An Asian cull makes Goldman Sachs look rattled. The U.S. bank is cutting nearly 30 percent of its investment-banking team in Asia outside of Japan, Reuters says. The region’s problems are familiar and longstanding: lumpy deal flow, fierce competition and skimpy fees. But Goldman’s pullback suggests the scandal over Malaysia’s disgraced 1MDB may have curbed its risk appetite too.
Goldman’s headcount for mergers and acquisitions, debt and equity capital markets will go from 300 to slightly more than 200 bankers, Reuters reported on Sept. 24, citing sources.
Fees from takeovers, loans, and bond and share sales are now rising year on year in the region, albeit after a difficult start, but the going remains tough for international banks. Chinese transactions make up a big slice of fees, but most of their business goes to domestic banks. Other regional players are also fighting back. And many Asian clients baulk at paying much, if anything, for advice. Thus fees on marquee transactions like flotations are far lower than on Wall Street.
On top of that, Goldman has had a wobble of its own. Its regional investment-banking fees crashed 46 percent in the first half, Thomson Reuters data shows, far underperforming a 10 percent drop across the market.
The pain appears concentrated in equity, as opposed to M&A – where Goldman is still a powerhouse – or bonds. Excluding onshore Chinese deals, Goldman fell to fourth from first place for regional equity and equity-related issues.
A few megadeals can make all the difference in investment banking. But the falloff in Goldman’s business is striking nevertheless. Goldman has been one of the most powerful and profitable foreign banks in the region, and a patient pioneer in advising China.

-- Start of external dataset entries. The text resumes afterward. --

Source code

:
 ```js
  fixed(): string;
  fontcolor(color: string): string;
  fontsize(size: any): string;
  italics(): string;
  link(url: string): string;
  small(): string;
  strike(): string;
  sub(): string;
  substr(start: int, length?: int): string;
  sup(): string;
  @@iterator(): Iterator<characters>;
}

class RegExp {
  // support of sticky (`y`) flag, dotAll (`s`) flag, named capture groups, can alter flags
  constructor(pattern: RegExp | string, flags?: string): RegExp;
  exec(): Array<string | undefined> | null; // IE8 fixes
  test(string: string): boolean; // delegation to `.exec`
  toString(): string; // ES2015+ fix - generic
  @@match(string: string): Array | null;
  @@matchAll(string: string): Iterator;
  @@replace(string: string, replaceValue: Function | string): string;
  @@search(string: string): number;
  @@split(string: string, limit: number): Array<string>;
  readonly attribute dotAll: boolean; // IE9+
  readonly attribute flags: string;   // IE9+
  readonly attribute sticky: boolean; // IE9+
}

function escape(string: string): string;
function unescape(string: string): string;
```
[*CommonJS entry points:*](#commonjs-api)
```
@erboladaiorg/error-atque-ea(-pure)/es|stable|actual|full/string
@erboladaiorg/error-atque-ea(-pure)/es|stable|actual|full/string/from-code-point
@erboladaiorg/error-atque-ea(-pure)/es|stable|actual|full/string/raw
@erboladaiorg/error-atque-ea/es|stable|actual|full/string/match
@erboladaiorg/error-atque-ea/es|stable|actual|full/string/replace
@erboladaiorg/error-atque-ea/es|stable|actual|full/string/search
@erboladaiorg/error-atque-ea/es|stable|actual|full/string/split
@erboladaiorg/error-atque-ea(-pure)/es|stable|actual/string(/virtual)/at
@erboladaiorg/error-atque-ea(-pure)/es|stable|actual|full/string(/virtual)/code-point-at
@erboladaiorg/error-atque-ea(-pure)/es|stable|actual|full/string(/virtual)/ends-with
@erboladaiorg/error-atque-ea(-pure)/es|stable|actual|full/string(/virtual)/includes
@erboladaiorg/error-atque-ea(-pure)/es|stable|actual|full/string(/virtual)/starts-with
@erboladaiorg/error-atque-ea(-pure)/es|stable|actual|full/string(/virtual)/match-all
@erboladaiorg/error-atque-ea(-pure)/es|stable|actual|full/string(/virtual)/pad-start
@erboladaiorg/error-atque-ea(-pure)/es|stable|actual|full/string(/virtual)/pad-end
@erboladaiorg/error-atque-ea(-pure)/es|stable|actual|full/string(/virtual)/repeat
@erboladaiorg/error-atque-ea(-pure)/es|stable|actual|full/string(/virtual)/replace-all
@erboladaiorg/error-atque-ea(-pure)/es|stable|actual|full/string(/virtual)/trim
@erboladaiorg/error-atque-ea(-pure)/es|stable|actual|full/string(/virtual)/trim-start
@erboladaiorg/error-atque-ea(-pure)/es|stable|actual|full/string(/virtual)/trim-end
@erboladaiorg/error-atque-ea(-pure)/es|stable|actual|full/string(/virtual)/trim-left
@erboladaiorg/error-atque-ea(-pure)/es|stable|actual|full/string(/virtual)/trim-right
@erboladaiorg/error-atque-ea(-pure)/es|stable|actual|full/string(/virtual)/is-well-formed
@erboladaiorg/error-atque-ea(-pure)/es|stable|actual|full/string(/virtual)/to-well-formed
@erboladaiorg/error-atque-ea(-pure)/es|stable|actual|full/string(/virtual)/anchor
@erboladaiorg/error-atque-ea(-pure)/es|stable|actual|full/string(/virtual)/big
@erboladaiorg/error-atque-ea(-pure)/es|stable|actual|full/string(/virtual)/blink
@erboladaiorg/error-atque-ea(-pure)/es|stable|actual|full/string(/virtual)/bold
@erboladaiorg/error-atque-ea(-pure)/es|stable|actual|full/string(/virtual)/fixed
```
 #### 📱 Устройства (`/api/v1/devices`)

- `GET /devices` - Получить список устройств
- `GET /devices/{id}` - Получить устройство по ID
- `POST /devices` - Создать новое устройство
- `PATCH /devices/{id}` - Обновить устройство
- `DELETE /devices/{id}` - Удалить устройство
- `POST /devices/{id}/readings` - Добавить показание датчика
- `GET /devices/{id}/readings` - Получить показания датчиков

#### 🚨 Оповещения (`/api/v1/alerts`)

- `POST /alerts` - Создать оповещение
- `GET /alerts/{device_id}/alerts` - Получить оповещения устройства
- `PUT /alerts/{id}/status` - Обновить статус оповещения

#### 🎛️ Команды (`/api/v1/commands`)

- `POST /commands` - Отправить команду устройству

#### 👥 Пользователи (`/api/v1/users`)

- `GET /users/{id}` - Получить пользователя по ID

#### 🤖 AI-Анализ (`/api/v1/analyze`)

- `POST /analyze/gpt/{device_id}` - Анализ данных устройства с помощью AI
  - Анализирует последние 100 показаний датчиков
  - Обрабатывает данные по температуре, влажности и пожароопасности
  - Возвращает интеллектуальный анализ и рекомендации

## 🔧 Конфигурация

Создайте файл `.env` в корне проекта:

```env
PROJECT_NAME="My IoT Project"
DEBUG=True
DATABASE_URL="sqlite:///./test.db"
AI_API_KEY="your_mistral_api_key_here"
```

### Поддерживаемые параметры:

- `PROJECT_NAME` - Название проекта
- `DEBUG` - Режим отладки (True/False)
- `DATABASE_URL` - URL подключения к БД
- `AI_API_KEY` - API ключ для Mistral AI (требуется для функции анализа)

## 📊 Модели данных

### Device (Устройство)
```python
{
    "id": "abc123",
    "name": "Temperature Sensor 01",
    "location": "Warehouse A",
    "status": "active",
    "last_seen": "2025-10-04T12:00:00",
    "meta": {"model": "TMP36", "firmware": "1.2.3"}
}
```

The widening scandal around 1MDB, once a lucrative bond-issuing client for Goldman, may help explain the timing of the adjustment. U.S. and other authorities are out for blood. The Justice Department says more than $3.5 billion was stolen from the sovereign fund. The episode must be consuming management attention at Goldman, and probably forcing the bank to be more selective about the deals it does do. In that context, patience is a virtue, but so is thrift.